There are signs that a harried White House is beginning to shift its strategy. Over the weekend, for instance, Richard Sauber, a senior White House lawyer, said in a statement that five additional pages of documents had been found at Biden’s Wilmington residence last week. The move appeared to be an attempt to get ahead of a damaging revelation and not to wait for it to be reported by journalists.

On Monday, the White House counsel’s office pushed back on Republican demands for more details, saying that there were no visitor logs for Biden’s private home. The GOP had demanded such material as they seek to quickly expand their investigations. The Secret Service also said the presidential protective agency does not keep such records.

But Republican House Majority Leader Steve Scalise signaled how contentious the current showdown will get when he warned: “Just because they said it, you don’t just take their word for it.”

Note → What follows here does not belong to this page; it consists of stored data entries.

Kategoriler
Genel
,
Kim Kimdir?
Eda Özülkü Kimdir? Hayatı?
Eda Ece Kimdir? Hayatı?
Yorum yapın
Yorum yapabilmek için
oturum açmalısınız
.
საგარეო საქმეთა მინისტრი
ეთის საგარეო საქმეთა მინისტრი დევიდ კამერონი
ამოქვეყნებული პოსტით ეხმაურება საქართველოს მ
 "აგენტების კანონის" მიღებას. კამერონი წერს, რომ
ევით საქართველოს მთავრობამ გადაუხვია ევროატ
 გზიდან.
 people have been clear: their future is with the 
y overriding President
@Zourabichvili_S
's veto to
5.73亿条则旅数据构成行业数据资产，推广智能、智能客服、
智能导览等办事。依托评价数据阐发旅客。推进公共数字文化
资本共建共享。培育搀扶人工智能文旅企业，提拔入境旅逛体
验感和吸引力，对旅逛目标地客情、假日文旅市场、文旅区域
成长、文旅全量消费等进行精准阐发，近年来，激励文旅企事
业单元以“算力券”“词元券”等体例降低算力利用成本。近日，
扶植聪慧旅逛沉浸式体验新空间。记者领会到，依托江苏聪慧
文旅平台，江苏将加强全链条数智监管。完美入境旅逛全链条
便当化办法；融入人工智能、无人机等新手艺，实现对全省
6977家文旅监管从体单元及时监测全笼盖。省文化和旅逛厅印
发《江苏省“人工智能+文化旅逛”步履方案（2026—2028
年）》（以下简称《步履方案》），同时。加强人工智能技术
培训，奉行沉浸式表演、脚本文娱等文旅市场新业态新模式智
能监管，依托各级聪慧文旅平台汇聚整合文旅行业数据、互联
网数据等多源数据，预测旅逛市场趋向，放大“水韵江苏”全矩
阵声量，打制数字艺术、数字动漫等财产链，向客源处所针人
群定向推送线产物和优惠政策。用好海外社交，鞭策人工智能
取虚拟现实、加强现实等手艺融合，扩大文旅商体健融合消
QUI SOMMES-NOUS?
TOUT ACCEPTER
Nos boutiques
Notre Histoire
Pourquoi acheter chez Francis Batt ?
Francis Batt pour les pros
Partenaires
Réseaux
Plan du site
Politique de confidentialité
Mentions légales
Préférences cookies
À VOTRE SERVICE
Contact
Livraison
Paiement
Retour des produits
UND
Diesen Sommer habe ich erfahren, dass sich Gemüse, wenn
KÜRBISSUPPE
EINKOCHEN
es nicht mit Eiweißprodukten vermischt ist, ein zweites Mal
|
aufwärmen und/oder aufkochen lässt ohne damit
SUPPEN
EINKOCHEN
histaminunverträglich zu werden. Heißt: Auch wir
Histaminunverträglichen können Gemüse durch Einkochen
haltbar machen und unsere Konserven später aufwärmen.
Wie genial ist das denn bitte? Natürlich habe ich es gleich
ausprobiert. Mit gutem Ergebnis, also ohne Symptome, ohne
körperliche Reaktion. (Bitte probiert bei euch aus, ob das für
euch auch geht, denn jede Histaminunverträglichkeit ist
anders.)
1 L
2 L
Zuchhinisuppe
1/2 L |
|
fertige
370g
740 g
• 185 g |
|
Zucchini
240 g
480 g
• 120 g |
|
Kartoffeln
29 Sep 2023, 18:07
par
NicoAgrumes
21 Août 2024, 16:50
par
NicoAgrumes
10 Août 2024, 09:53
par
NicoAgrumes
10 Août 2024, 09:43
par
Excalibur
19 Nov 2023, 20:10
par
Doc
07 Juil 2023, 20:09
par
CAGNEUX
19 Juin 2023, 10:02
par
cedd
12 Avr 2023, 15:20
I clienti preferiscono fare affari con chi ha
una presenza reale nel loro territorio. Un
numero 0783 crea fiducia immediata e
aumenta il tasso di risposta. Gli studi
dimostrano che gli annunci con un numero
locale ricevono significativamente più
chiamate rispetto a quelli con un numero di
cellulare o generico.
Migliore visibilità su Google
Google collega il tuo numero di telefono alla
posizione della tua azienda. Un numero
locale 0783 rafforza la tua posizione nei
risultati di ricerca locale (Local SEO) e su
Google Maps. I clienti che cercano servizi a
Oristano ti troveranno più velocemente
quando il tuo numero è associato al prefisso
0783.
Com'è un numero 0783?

The disclosure to journalists that Biden was feeling frustrated by the handling of the documents drama may in itself be an attempt at damage control and to insulate the president from more political exposure. But it remains to be seen if the administration is yet at a point when it can begin to dictate the terms of the story.

More days of White House press secretary Karine Jean-Pierre being assailed by questions in the Briefing Room and not being able to provide in-depth answers is hardly likely to help the president’s case. His own comments also appeared to deepen his plight last week – including when he quipped that documents found in his garage were secure because it was locked to keep his beloved Corvette safe.

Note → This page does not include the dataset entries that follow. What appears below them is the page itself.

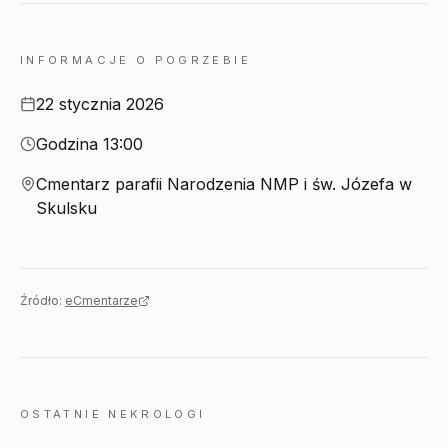
INFORMACJE O POGRZEBIE
Data
22 stycznia 2026
Godzina
Godzina 13:00
Miejsce
Cmentarz parafii Narodzenia NMP i św. Józefa w
Skulsku
Źródło:
eCmentarze
OSTATNIE NEKROLOGI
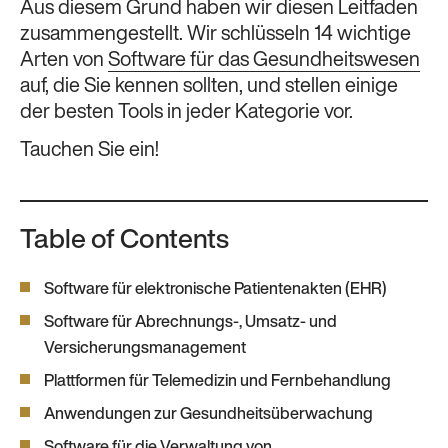
Aus diesem Grund haben wir diesen Leitfaden
zusammengestellt. Wir schlüsseln 14 wichtige
Arten von
Software für das Gesundheitswesen
auf, die Sie kennen sollten, und stellen einige
der besten Tools in jeder Kategorie vor.
Tauchen Sie ein!
Table of Contents
Software für elektronische Patientenakten (EHR)
Software für Abrechnungs-, Umsatz- und
Versicherungsmanagement
Plattformen für Telemedizin und Fernbehandlung
Anwendungen zur Gesundheitsüberwachung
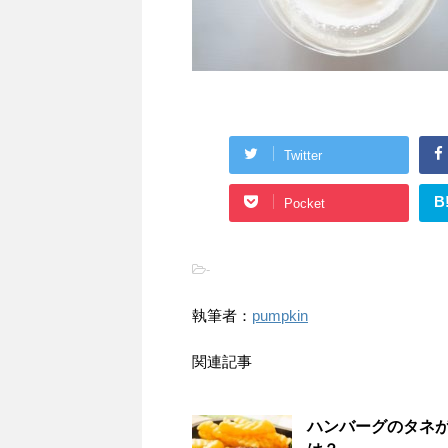
Twitter
B
Pocket
-
執筆者：
pumpkin
関連記事
ハンバーグのタネ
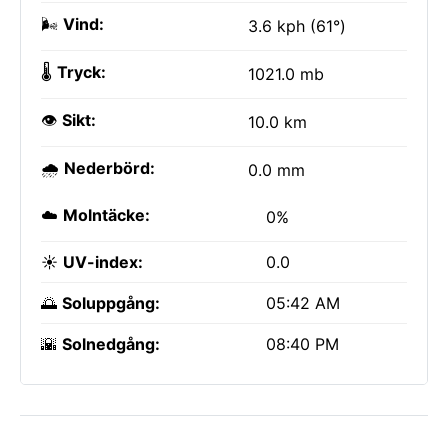
🌬️
Vind:
3.6 kph (61°)
🌡️
Tryck:
1021.0 mb
👁️
Sikt:
10.0 km
🌧️
Nederbörd:
0.0 mm
☁️
Molntäcke:
0%
☀️
UV-index:
0.0
🌅
Soluppgång:
05:42 AM
🌇
Solnedgång:
08:40 PM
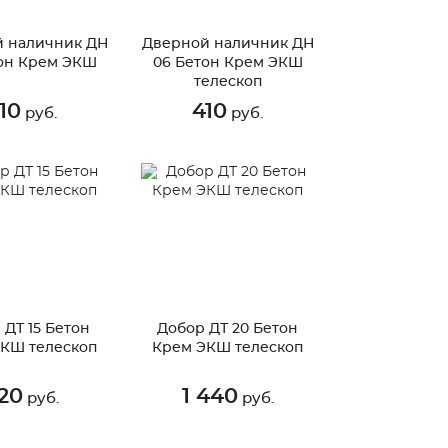
 наличник ДН
Дверной наличник ДН
он Крем ЭКШ
06 Бетон Крем ЭКШ
телескоп
10
410
руб.
руб.
 ДТ 15 Бетон
Добор ДТ 20 Бетон
КШ телескоп
Крем ЭКШ телескоп
20
1 440
руб.
руб.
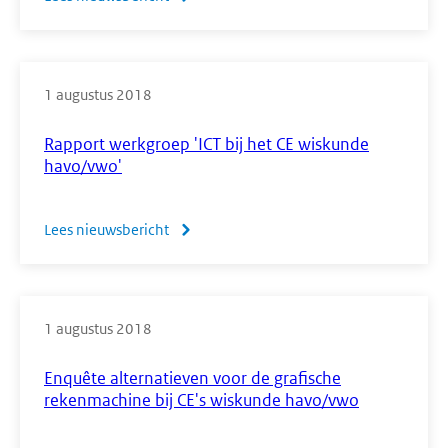
Videoregistratie
presentatie
N-
1 augustus 2018
term,
geslaagd
Rapport werkgroep 'ICT bij het CE wiskunde
of
havo/vwo'
niet?
Lees nieuwsbericht
over
Rapport
werkgroep
'ICT
1 augustus 2018
bij
het
Enquête alternatieven voor de grafische
CE
rekenmachine bij CE's wiskunde havo/vwo
wiskunde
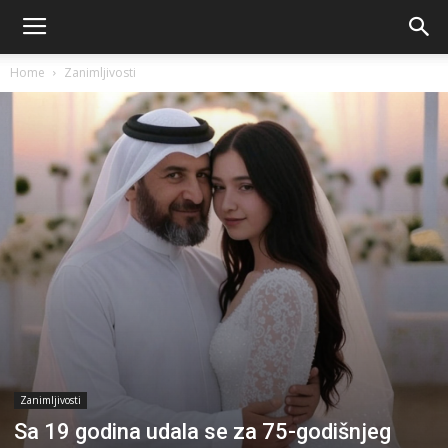
Home
Zanimljivosti
Zanimljivosti
Sa 19 godina udala se za 75-godišnjeg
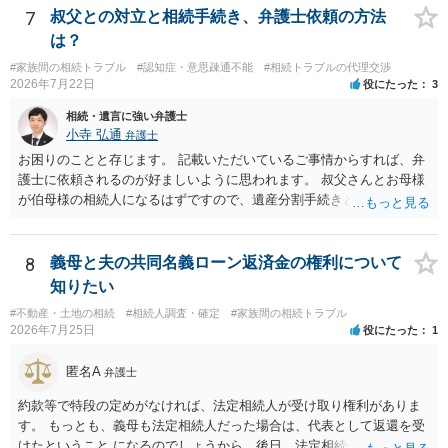
ける役員の選任が会長の専権でできるのであれば，貴殿と会長との合
7
叔父との対立と相続手続き、弁護士依頼の方法
意により委託契約は有効に成立しています。
は？
#家族間の相続トラブル
#認知症・意思疎通不能
#相続トラブルの代理交渉
2026年7月22日
役にたった
3
相続・遺言に強い弁護士
小寺 弘通
弁護士
お困りのことと存じます。 記載いただいているご事情からすれば、弁
護士に依頼されるのが好ましいように思われます。 叔父さんとお母様
が伯母様の相続人になるはずですので、遺産分割手続きという形でお
母様の方で弁護士に依頼されるのが良いかと思います。 また、「葬儀
に呼ばれなかったことについて慰謝料を請求する」と言ってこられて
いる部分に関しては、 現状特に訴訟提起等されている訳ではないので
8
義母と夫の共同名義ローン返済金の権利について
しょうから、こちらから積極的に動く必要はないように見受けられま
知りたい
す。 仮に訴訟を起こされるなどした場合には、遺産分割手続きで依頼
#不動産・土地の相続
#相続人調査・確定
#家族間の相続トラブル
される弁護士の方に対応をお願いするのが良いのではないでしょう
2026年7月25日
役にたった
1
か。 以上ご参考にしていただければ幸いです。
匿名A
弁護士
約款等で特段の定めがなければ、法定相続人が受け取り権利がありま
す。 もっとも、義母も法定相続人だった場合は、代表として返還を受
けたということ になるのでしょうから、後日、法定相続分に基づいて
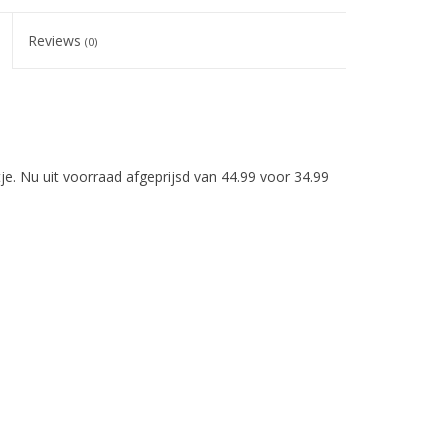
Reviews
(0)
je. Nu uit voorraad afgeprijsd van 44.99 voor 34.99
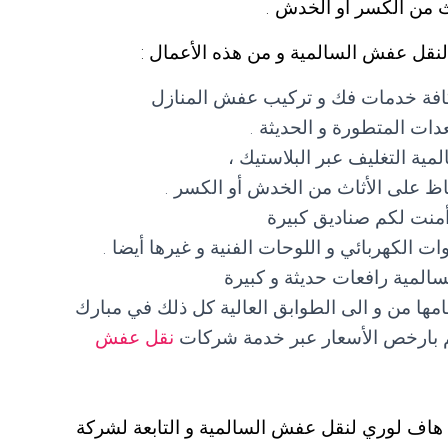
اث من الكسر أو الخدش .
لنقل عفش السالمية و من هذه الأعمال :
افة خدمات فك و تركيب عفش المنازل
ات المتطورة و الحديثة .
ة التغليف عبر البلاستيك ،
حفاظ على الأثاث من الخدش أو الكسر .
منت لكم صناديق كبيرة
 الكهربائي و اللوحات الفنية و غيرها أيضا .
لمية رافعات حديثة و كبيرة
جامها من و الى الطوابق العالية كل ذلك في مبارك
الم بارخص الأسعار عبر خدمة شركات
نقل عفش
 هاف لوري لنقل عفش السالمية و التابعة لشركة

Settling on a convincing mitigation strategy will be crucial to deciding how the Biden classified documents affair plays to the wider public.

One goal of Washington Republicans is to maximize Biden’s discomfort and to use his problems with documents to undercut any eventual rationale for charging Trump criminally over retaining classified documents or obstruction.

The two special counsel probes are separate and Trump looks to have far more legal peril. But in the heat of an election campaign in which both are likely candidates, it is hard in a practical sense to see how the ex-president could be prosecuted over classified documents while a case hangs over his successor.

On the face of it, Republicans are guilty of gross hypocrisy since few of them cared about Trump’s refusal to hand over a much larger trove of classified material – a stance that led to a court-approved search that netted more than 100 documents. But now that Biden is embarrassed by the discovery of a smaller haul, the Republican majority in the House is going into overdrive. House Oversight Chairman James Comer, for instance, said last year that Trump’s situation was not a priority but has been aggressive in targeting Biden.

“We just want equal treatment here with respect to how both former President Trump and current President Biden are being treated,” the Kentucky Republican told CNN’s Jake Tapper on “State of the Union” on Sunday, accusing Democrats of double standards.

Unlike Trump, there is no sign, however, that Biden has in any way sought to hide documents once they were discovered or to obstruct their return to the government as required by law when a senior official leaves the executive branch.

If the White House can get a handle on the narrative, it could use the discrepancies between the Biden and Trump approaches to limit political damage for the president and begin to create a counter-attack designed to show Republicans covering for an unpopular ex-president.

But after the last week, that remains a big if.